▶ _Problem requirements_
A faithful copy of the data is what is wanted, minus any pictures.

▶ _Dataset extract_
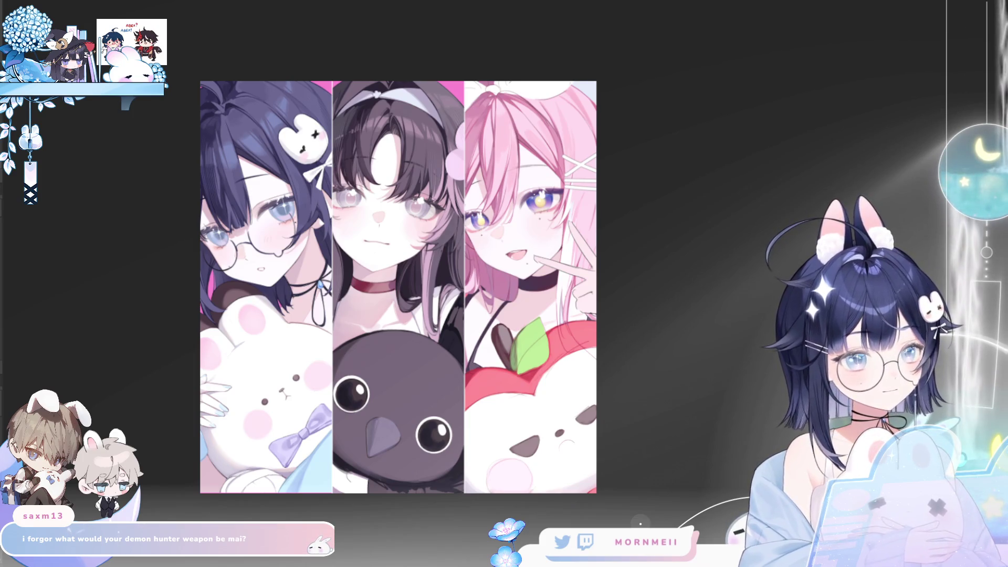
Compare the artwork mirrored and normal while zooming on the faces and panning.
{"action": "key", "text": "h"}
{"action": "key", "text": "h"}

▶ _Solution for this exercise_
Compare the artwork mirrored and normal while zooming on the faces and panning.
{"action": "key", "text": "h"}
{"action": "key", "text": "h"}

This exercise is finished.